# Xenon lights for my 2004 330i



## MixFlame (Nov 29, 2004)

i have a 2004 330i with sport package. it came with regular halogen lights. i would like to upgrade them to xenon lights. do you guys think that these lights are any good? http://www.hidexpress.com/index.asp?PageAc...WPROD&ProdID=14

do i need the h7 bulb type and get the whole kit?

does bmw have xenon lights for aftermarket? how much do they cost?

any reccomendations on which lights to get?

also, how hard is the installation for them? is it just plug it in or do i have to do drilling anywere?


----------



## KrisL (Dec 22, 2001)

For what it's worth,

I had a 99 328i with halogen lights.

Now I have a 03 ZHP that I bought CPO. It came with Xenon lights.

If I had to order a new E46, I would not spend the money for Xenons. Sure, the light is whiter...and the auto leveling is a neat gadget... but I don't think that they actually give me better visibility.

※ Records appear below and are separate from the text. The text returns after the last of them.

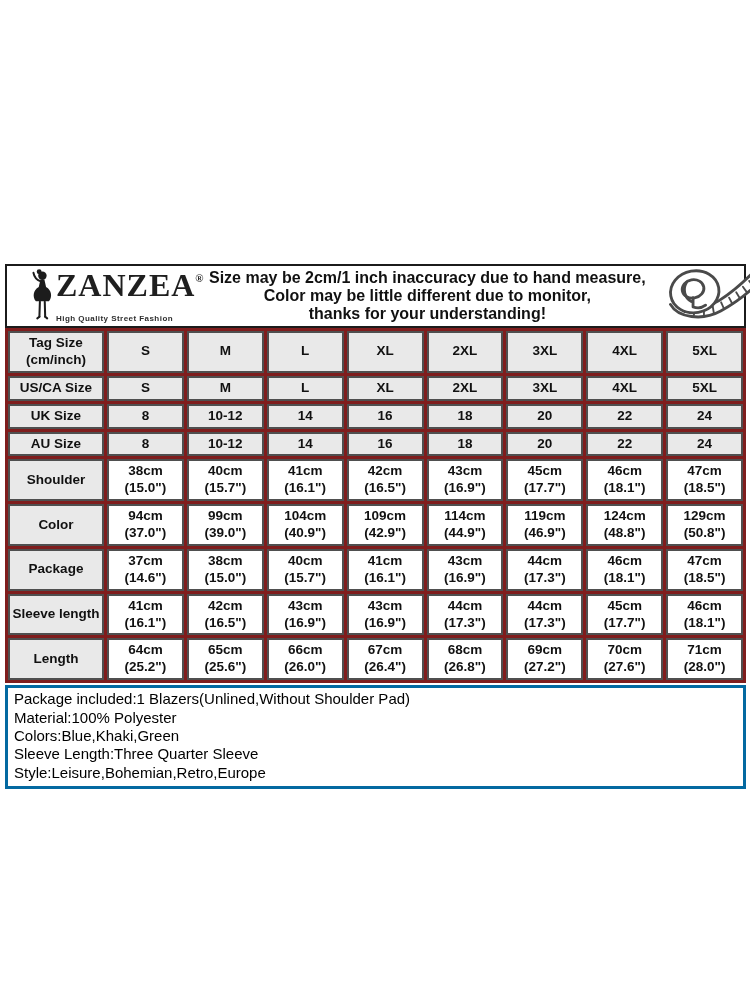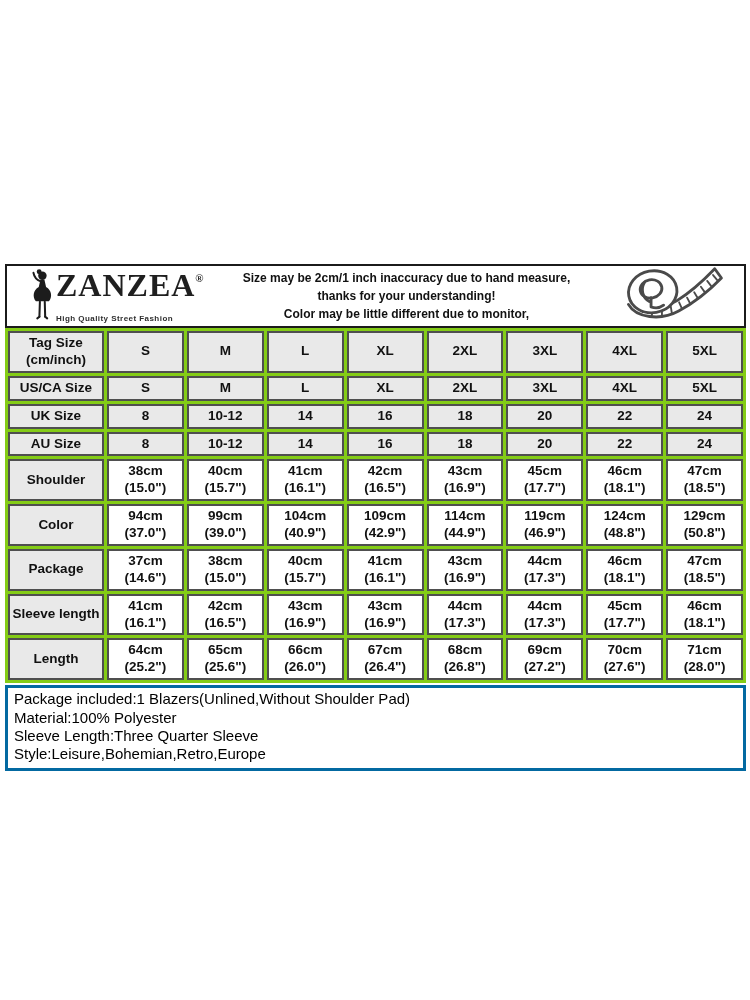--- a/index.html
+++ b/index.html
@@ -11,27 +11,27 @@
   .header-box{box-sizing:border-box;border:2px solid #1b1b1b;height:64px;background:#fff;
               display:flex;align-items:center;padding:0 6px 0 22px;}
   .logo{display:flex;align-items:center;width:178px;flex:0 0 auto;}
   .figure-wrap{width:26px;height:56px;flex:0 0 auto;margin-right:1px;}
   .brand-block{display:flex;flex-direction:column;align-items:flex-start;line-height:1;}
   .brand-name{font-family:"Liberation Serif",serif;font-weight:700;font-size:32px;
               letter-spacing:1px;color:#1f1f1f;white-space:nowrap;}
   .brand-reg{font-size:11px;vertical-align:14px;letter-spacing:0;}
   .brand-tagline{font-size:8px;font-weight:700;color:#2e2e2e;letter-spacing:0.45px;
                  margin-top:14px;white-space:nowrap;}
-  .notice{flex:1 1 auto;text-align:center;font-weight:700;font-size:12px;line-height:18px;
+  .notice{flex:1 1 auto;text-align:center;font-weight:700;font-size:16px;line-height:18px;
           padding:0 2px;white-space:nowrap;}
   .tape-wrap{width:132px;flex:0 0 auto;display:flex;justify-content:center;align-items:center;}
 
   
   table.size-table{width:100%;border-collapse:separate;border-spacing:3px;table-layout:fixed;
-                   margin:0;background:#84cc16;}
+                   margin:0;background:#7f1d1d;}
   table.size-table td{border:2px solid #4f4f4f;text-align:center;vertical-align:middle;
                       font-weight:700;font-size:13.5px;line-height:1.25;padding:2px 0;
                       overflow:hidden;}
   td.label-cell{background:#e9e9e9;font-size:14px;}
   td.data-cell{background:#ffffff;}
   td.data-cell.shaded{background:#e9e9e9;}
   col.label-col{width:96px;}
 
   
   .info-box{box-sizing:border-box;border:3px solid #0369a1;margin-top:2px;
@@ -63,22 +63,22 @@
           </svg>
         </div>
         <div class="brand-block">
           <div class="brand-name"><span>ZANZEA</span><span class="brand-reg">®</span></div>
           <div class="brand-tagline">High Quality Street Fashion</div>
         </div>
       </div>
 
       <div class="notice">
         <div>Size may be 2cm/1 inch inaccuracy due to hand measure,</div>
+        <div>Color may be little different due to monitor,</div>
         <div>thanks for your understanding!</div>
-        <div>Color may be little different due to monitor,</div>
       </div>
 
       <div class="tape-wrap">
         <svg viewBox="0 0 132 74" width="126" height="62">
           <g fill="#ffffff" stroke="#4a4a4a" stroke-width="3.4" stroke-linejoin="round" stroke-linecap="round">
             <path d="M14 47 C23 63 52 67 74 55 C95 43.5 111 30 125 15.5 L117 4.5 C104 18 90 31.5 72 42.5 C53 54 31 53 21 41"></path>
             <g stroke-width="2.2">
               <path d="M31 56.5 L33 48.5"></path>
               <path d="M42 60 L43 51"></path>
               <path d="M54 61 L54 51.5"></path>
@@ -413,18 +413,19 @@
               <div>71cm</div>
               <div>(28.0")</div>
             </td>
           </tr>
         </tbody>
     </table>
 
     <div class="info-box">
       <div class="info-line">Package included:1 Blazers(Unlined,Without Shoulder Pad)</div>
       <div class="info-line">Material:100% Polyester</div>
+      <div class="info-line">Colors:Blue,Khaki,Green</div>
       <div class="info-line">Sleeve Length:Three Quarter Sleeve</div>
       <div class="info-line">Style:Leisure,Bohemian,Retro,Europe</div>
     </div>
 
   </div>
 </div>
 
 </body></html>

It's also my guess that most aftermarket HID kits would give LESS visibility than the factory option (and therefore worse than your halogens). The perceived light would be better (higher temps make your brain think that its seeing things better), but it's really not.

All that being said, you probably have better luck asking about aftermarket xenons on the e46fanatics.com forum.


----------



## machmeter (Aug 6, 2002)

Kinda "tuner-ish" looking lights on that site huh? Maybe there's some way to retrofit the OEM xenons. Do a search. Otherwise, I'd leave it alone.


----------